___ Data provided ___

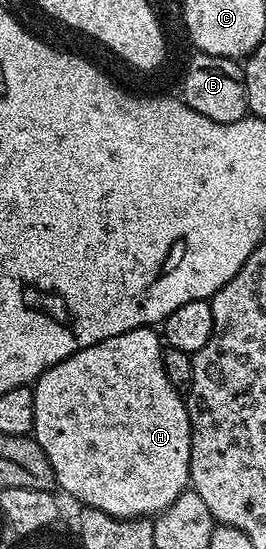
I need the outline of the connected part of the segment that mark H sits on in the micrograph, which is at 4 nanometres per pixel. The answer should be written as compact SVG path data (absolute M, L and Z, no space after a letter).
M142 326L133 328L129 332L121 332L121 336L109 336L109 340L101 340L49 368L35 383L35 429L33 437L37 444L49 456L49 464L53 464L53 472L58 489L64 490L71 498L83 502L84 507L92 510L100 510L114 518L145 518L160 514L182 490L188 489L191 476L191 421L187 411L187 403L184 395L169 384L169 376L165 376L165 364L163 363L164 343L160 335L152 327Z

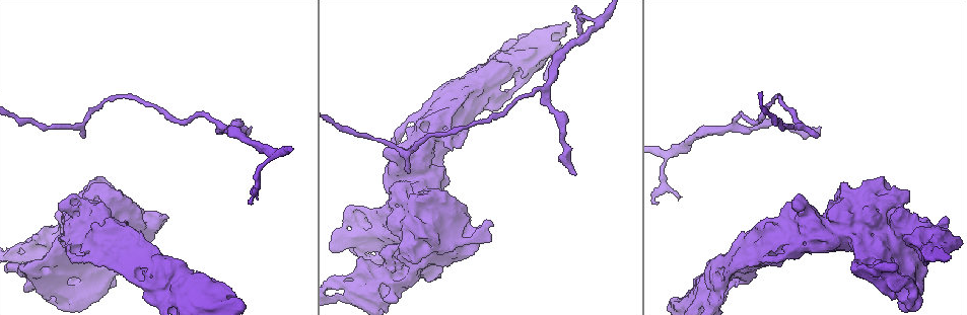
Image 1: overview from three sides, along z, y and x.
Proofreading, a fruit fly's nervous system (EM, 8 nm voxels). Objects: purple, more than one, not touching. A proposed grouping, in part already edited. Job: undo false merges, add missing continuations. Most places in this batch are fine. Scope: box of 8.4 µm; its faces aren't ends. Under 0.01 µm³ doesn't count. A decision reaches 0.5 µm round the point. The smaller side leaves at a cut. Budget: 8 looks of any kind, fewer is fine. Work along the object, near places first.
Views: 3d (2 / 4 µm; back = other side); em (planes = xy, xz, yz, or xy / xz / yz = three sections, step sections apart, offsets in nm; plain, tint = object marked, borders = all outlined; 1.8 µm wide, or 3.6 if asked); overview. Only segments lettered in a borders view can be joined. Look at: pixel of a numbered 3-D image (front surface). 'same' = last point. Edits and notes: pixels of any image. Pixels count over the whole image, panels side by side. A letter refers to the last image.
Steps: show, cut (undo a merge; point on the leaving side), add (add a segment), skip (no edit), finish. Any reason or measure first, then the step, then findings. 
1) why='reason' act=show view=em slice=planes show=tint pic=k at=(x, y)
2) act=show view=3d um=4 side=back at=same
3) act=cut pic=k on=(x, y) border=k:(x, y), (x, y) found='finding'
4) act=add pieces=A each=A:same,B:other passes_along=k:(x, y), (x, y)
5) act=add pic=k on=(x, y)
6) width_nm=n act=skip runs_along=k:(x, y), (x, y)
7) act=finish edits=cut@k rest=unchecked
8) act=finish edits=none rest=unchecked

why='closes a loop' act=show view=em um=3.6 slice=planes show=tint pic=1 at=(414, 164)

___

Your objective:
How many lines in the data above contain the string "skip"? Reply with only the number.

Answer to the exercise:
2